Music Identification App SoundHound Now Offering Free Unlimited Usage
-- The race to identify the world's music is heating up. The free SoundHound music ID app now offers an unlimited number of music IDs. Previously free users were limited to five music IDs per month while the paid version of the app ($4.99 at Android Market and iTunes App Store) offered unlimited IDs.
SoundHound's main competitor, Shazam, allows for five music IDs in its free version and unlimited music IDs in its paid version ($4.61 at Android Market, $5.99 at iTunes App Store). Both Shazam and SoundHound offer more features in the paid versions of their apps. At their core, both apps ID songs by analyzing the music they hear. Unlike Shazam, SoundHound will ID a song based on singing or humming.
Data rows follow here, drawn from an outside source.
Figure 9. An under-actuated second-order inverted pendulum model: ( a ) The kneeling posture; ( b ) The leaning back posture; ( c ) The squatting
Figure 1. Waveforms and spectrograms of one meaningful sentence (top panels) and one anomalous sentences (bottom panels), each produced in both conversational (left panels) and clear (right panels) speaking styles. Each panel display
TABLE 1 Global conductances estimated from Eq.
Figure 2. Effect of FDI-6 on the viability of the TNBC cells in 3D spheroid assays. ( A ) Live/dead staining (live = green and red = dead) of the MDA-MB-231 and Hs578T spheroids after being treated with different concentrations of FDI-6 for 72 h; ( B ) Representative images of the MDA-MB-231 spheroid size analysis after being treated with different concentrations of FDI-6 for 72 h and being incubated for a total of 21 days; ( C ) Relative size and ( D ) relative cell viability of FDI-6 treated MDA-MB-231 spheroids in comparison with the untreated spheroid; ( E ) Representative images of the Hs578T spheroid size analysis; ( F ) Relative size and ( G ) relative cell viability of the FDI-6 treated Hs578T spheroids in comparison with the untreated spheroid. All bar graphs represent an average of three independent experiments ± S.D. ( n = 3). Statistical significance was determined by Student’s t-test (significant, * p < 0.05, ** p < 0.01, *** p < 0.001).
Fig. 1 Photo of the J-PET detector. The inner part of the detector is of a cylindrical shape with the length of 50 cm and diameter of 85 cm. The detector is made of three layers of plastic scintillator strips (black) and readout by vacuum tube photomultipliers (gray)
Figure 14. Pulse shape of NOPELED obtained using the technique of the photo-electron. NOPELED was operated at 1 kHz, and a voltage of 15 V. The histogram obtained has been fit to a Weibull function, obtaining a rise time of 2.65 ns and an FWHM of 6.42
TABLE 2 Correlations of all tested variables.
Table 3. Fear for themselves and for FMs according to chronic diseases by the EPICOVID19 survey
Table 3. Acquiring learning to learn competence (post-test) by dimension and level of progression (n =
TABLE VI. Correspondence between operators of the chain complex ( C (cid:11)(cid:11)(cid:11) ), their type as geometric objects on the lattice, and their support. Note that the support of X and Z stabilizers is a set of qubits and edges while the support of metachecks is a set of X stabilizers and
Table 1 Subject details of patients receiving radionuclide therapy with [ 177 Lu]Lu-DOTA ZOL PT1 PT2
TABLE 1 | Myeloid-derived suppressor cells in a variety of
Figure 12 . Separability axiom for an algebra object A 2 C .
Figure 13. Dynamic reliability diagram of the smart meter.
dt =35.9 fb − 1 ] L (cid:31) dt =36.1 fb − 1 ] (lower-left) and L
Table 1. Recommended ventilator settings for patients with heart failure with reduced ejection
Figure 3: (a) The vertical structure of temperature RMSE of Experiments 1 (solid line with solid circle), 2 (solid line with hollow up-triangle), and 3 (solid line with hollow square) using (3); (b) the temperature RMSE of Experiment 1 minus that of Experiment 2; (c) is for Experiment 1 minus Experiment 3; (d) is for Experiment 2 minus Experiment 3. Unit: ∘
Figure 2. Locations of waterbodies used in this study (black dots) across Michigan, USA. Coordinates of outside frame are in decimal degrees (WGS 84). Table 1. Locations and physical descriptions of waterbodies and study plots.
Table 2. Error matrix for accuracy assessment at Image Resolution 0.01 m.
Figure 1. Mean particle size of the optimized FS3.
The company says its mobile user base has increased 500% and usage has increased 1,000% in the last year. In addition, the company claims to be the top music application in Apple's App Store in more than 25 territories. The SoundHound app won the Best Music Engagement Application at the inaugural Billboard Music App Awards earlier this year.
The San Jose-based company was founded in 2005 as Melodis Corporation. Its earlier music ID app was called Midomi. In May of this year the name of both the company and the flagship app were changed to SoundHound. The company has received funding from Global Catalyst Partners, TransLink Capital, Walden Venture Capital and Felicis Ventures.
Motorola On Way To Offering Users Access To The Clouds
-- Motorola Mobility got deeper into the cloud-based media game on Wednesday when it acquired cloud storage startup Zecter. Terms of the deal were not disclosed.
Zecter has two products: ZumoDrive and ZumoCast. ZumoDrive is a cloud-based file storage service. The service is priced based on storage. So, for example, 1GB is free, 25GB costs $6.99 a month and 200GB costs $37.99 a month. ZumoCast allows you to stream your cloud-based music and video collection on a web browser and array of mobile devices.
With this acquisition, it's not difficult to see where Motorola is headed. Zecter's services give Motorola a practical service to offer its customers at a time when cloud-based media services are beginning to take off. By acquiring Zecter, Motorola is aiming to offer the kind of seamless experience that comes with tight integration of hardware and software. And the acquisition makes sense from a competitive point of view as well. This is the kind of service that mobile companies will use to position their products and differentiate against their competitors.
Zecter was founded in 2007 and has received funding from Y Combinator, Tandem Enterpreneurs and Sherpalo Ventures.
News Corp Continues Unloading Its Digital Assets
-- News Corp sold Fox Mobile Group to investment company Jesta Group on Wednesday. News Corp has dumped quite a few digital companies in 2010, including Rotten Tomatoes, Photobucket and its Digital Publishing Group. The most anticipated sale would be that of MySpace. Earlier this month, News Corp COO Chase Carey said the company was open to selling the company or partnering with others to improve the struggling social network.
WikiLeaaks' Doc Show U.S. Pressuring Spain to Increase Its Anti-Piracy Efforts
-- The latest Wikileaks controversy has hit the entertainment industry. As explained by Ars Technica, the diplomatic cables depict U.S. pressure on Spain to improve its anti-piracy efforts. The release by Wikileaks came just before lawmakers went to vote on a bill that would allow the Ministry of Culture to request ISPs to block access to certain web sites. The bill, know as the "Sinde law," died in Congress after an 18-to-20 vote by the Economics Committee.
The bill's failure may have been partially the result of resistance to the pressures of the U.S. government, which was pressured by the entertainment industry. But based on the coverage in El Pais, the revelations in the leaded diplomatic cables may not have mattered. Opposition to the bill was already strong. Thousands of signatures had been gathered to protest the bill and 150 writers had signed a manifesto that says the Internet should be a free and neutral medium.